Start of TEXT SEGMENT
The Judge then turned to set out his conclusions. He said that he was satisfied on the basis of the evidence of Professor Rehman and Mr Ahmed that Mr Ahmed’s detention by ISI in August 2006 was unlawful. He said he was also satisfied that Mr Ahmed was kept in inhuman conditions and may have also been deliberately deprived of sleep. He went on:
“however, I am not satisfied that he suffered physical injury in the first 14 days or thereabouts of his detention, although he may have done later. In particular, I am not satisfied that he suffered traumatic removal of fingernails in those early days of his detention. That is partly because of evidence heard in camera and partly as a result of the evidence of Dr Carey and Shaukat Malik who gave evidence in open court…
It may be that Rangzieb Ahmed suffered physical injury at the hands of the agents of the Pakistanis at a later stage including the removal of fingernails, but for very good reason the focus of this inquiry has been on the early stages of his detention. While I accept Rangzieb Ahmed’s allegation to the extent set out above, I specifically reject the allegations that the British authorities were outsourcing torture. I simply have found no evidence to support that suggestion.”
Saunders J ended his judgment with the following:
“My final conclusion for reasons largely given in camera is that - and I hope I chose my words carefully - I am not satisfied that the British authorities assisted or encouraged the Pakistanis to unlawfully detain and or ill-treat Rangzieb Ahmed in such a way so as to amount to an abuse of the process of the court and, accordingly, I dismiss the application for a stay on this ground as well.”
As noted above, the closed Annex to this judgment includes a summary of the material points emerging from the in camera judgment of Saunders J.
The CACD
The CACD heard the Claimant’s appeal over four days in November and December 2010. Hughes LJ gave the judgment of the Court on 25 February 2011, ([2011] EWCA Crim 184). He explained that the gist of the case against the Claimant and his co-accused was that they were active members of Al Qaeda and that they were heavily involved in general terrorist planning and the coordination of agents or sympathisers in the UK.
End of TEXT SEGMENT
Start of SUPPLIED DATA
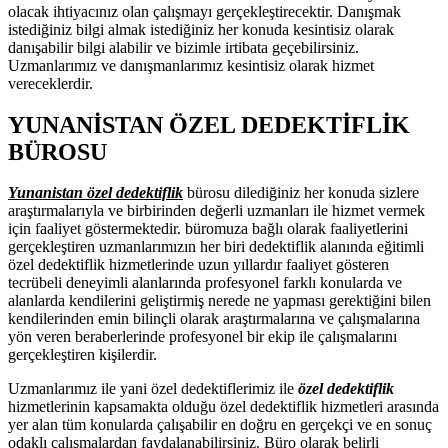
olacak ihtiyacınız olan çalışmayı gerçekleştirecektir. Danışmak
istediğiniz bilgi almak istediğiniz her konuda kesintisiz olarak
danışabilir bilgi alabilir ve bizimle irtibata geçebilirsiniz.
Uzmanlarımız ve danışmanlarımız kesintisiz olarak hizmet
vereceklerdir.
YUNANİSTAN ÖZEL DEDEKTİFLİK
BÜROSU
Yunanistan özel dedektiflik
bürosu dilediğiniz her konuda sizlere
araştırmalarıyla ve birbirinden değerli uzmanları ile hizmet vermek
için faaliyet göstermektedir. büromuza bağlı olarak faaliyetlerini
gerçekleştiren uzmanlarımızın her biri dedektiflik alanında eğitimli
özel dedektiflik hizmetlerinde uzun yıllardır faaliyet gösteren
tecrübeli deneyimli alanlarında profesyonel farklı konularda ve
alanlarda kendilerini geliştirmiş nerede ne yapması gerektiğini bilen
kendilerinden emin bilinçli olarak araştırmalarına ve çalışmalarına
yön veren beraberlerinde profesyonel bir ekip ile çalışmalarını
gerçekleştiren kişilerdir.
Uzmanlarımız ile yani özel dedektiflerimiz ile
özel dedektiflik
hizmetlerinin kapsamakta olduğu özel dedektiflik hizmetleri arasında
yer alan tüm konularda çalışabilir en doğru en gerçekçi ve en sonuç
odaklı çalışmalardan faydalanabilirsiniz. Büro olarak belirli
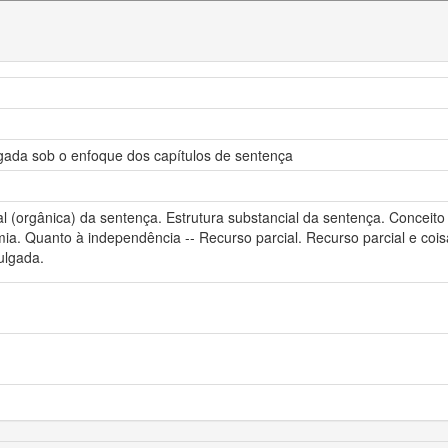
lgada sob o enfoque dos capítulos de sentença
l (orgânica) da sentença. Estrutura substancial da sentença. Conceito 
. Quanto à independência -- Recurso parcial. Recurso parcial e coisa 
julgada.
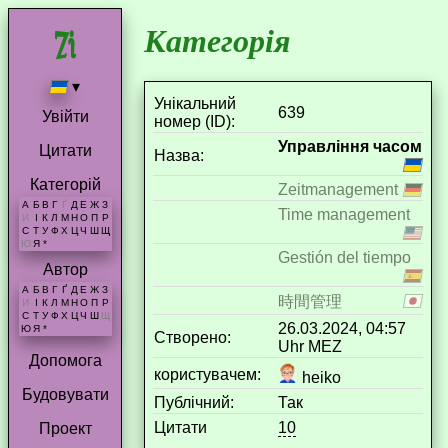
Категорія
▾
Унікальний
639
Увійти
номер (ID):
Управління часом
Цитати
Назва:
Категорій
Zeitmanagement
А
Б
В
Г
Ґ
Д
Е
Ж
З
Time management
И
І
К
Л
М
Н
О
П
Р
С
Т
У
Ф
Х
Ц
Ч
Ш
Щ
Ю
Я
*
Gestión del tiempo
Автор
А
Б
В
Г
Ґ
Д
Е
Ж
З
時間管理
И
І
К
Л
М
Н
О
П
Р
С
Т
У
Ф
Х
Ц
Ч
Ш
Щ
26.03.2024, 04:57
Ю
Я
*
Створено:
Uhr MEZ
Допомога
користувачем:
heiko
Будовувати
Публічний:
Так
Цитати
10
Проект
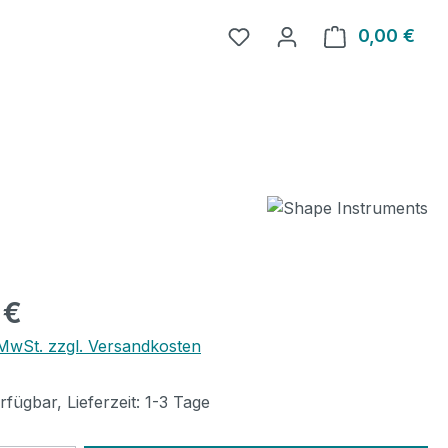
0,00 €
Ware
eis:
 €
. MwSt. zzgl. Versandkosten
fügbar, Lieferzeit: 1-3 Tage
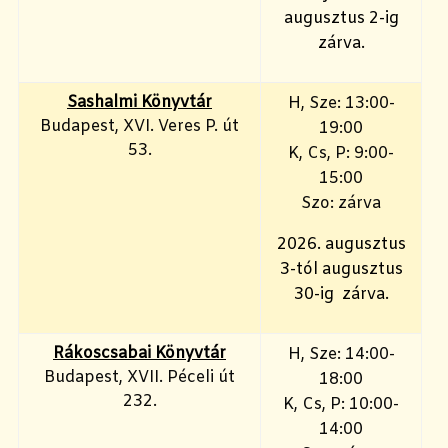
augusztus 2-ig
zárva.
Sashalmi Könyvtár
H, Sze: 13:00-
Budapest, XVI. Veres P. út
19:00
53.
K, Cs, P: 9:00-
15:00
Szo: zárva
2026. augusztus
3-tól augusztus
30-ig zárva.
Rákoscsabai Könyvtár
H, Sze: 14:00-
Budapest, XVII. Péceli út
18:00
232.
K, Cs, P: 10:00-
14:00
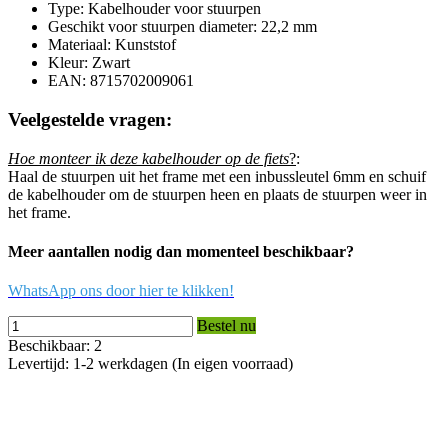
Type: Kabelhouder voor stuurpen
Geschikt voor stuurpen diameter: 22,2 mm
Materiaal: Kunststof
Kleur: Zwart
EAN: 8715702009061
Veelgestelde vragen:
Hoe monteer ik deze kabelhouder op de fiets
?
:
Haal de stuurpen uit het frame met een inbussleutel 6mm en schuif
de kabelhouder om de stuurpen heen en plaats de stuurpen weer in
het frame.
Meer aantallen nodig dan momenteel beschikbaar?
WhatsApp ons door hier te klikken!
Bestel nu
Beschikbaar: 2
Levertijd: 1-2 werkdagen (In eigen voorraad)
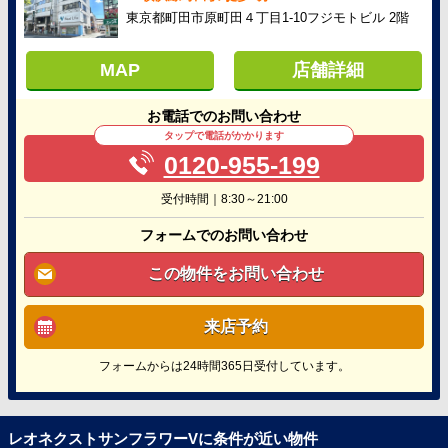
東京都町田市原町田４丁目1-10フジモトビル 2階
MAP
店舗詳細
お電話でのお問い合わせ
タップで電話がかかります
0120-955-199
受付時間｜8:30～21:00
フォームでのお問い合わせ
この物件をお問い合わせ
来店予約
フォームからは24時間365日受付しています。
レオネクストサンフラワーVに条件が近い物件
End of SUPPLIED DATA
- [LIST OF TASKS]:
A - Can you lay out the recorded data as a JSON list of strings, one string per line and blank lines left out, beginning at the line that has "Type: Kabelhouder voor stuurpen" and stopping after the final line of the recorded data? Leave the pictures out of the answer.
B - Could you proceed with the court judgment text, picking up right after its last sentence?

- [ANSWERS TO EACH TASK]:
A -
[
  "Type: Kabelhouder voor stuurpen",
  "Geschikt voor stuurpen diameter: 22,2 mm",
  "Materiaal: Kunststof",
  "Kleur: Zwart",
  "EAN: 8715702009061",
  "Veelgestelde vragen:",
  "Hoe monteer ik deze kabelhouder op de fiets",
  "?",
  ":",
  "Haal de stuurpen uit het frame met een inbussleutel 6mm en schuif",
  "de kabelhouder om de stuurpen heen en plaats de stuurpen weer in",
  "het frame.",
  "Meer aantallen nodig dan momenteel beschikbaar?",
  "WhatsApp ons door hier te klikken!",
  "Bestel nu",
  "Beschikbaar: 2",
  "Levertijd: 1-2 werkdagen (In eigen voorraad)",
  "東京都町田市原町田４丁目1-10フジモトビル 2階",
  "MAP",
  "店舗詳細",
  "お電話でのお問い合わせ",
  "タップで電話がかかります",
  "0120-955-199",
  "受付時間｜8:30～21:00",
  "フォームでのお問い合わせ",
  "この物件をお問い合わせ",
  "来店予約",
  "フォームからは24時間365日受付しています。",
  "レオネクストサンフラワーVに条件が近い物件"
]

B -
At [4], Hughes LJ explained that at the trial, Rangzieb Ahmed applied to the judge to stop the prosecution:
“He contended that it would be an abuse of the process of the court to try him, whether he was guilty or not. The reason why that was said was because some time after the offences charged were alleged to have been committed, he had been arrested in Pakistan and held in custody for just over a year. During that time, it was his case that he had been tortured by the Pakistani authorities (and/or on the authority, he asserted, of the USA). Founding upon that allegation, it is said on his behalf that the UK authorities had sufficient connection with that detention to amount to “complicity” in torture and that if so, no prosecution of him could properly be allowed to continue without affronting the fundamental principle of international law which outlaws torture.”
The Court summarised Saunders J’s conclusions at [5]:
“The judge heard evidence about what had happened and did not believe important parts of what Rangzieb said. But in any event, he held, putting it in the briefest terms, that the test of whether a prosecution should or should not be stayed was whether any torture or ill treatment, if there had been any, impacted upon the trial. If it did, then that would provide a reason for staying the trial. If it did not, then whatever may be the legitimate debate about the rights and wrongs of what had or had not been done, it had nothing to do with the trial and provided no reason for not deciding according to the ordinary rules of evidence whether Rangzieb was guilty of the terrorism charged, or was not. The judge held that whatever may have happened in Pakistan, it formed no part of the evidence at the trial and had had no impact upon it. Accordingly, there existed no reason for his not being tried according to English law in order to discover whether or not he was proved to have committed any offence against our law.”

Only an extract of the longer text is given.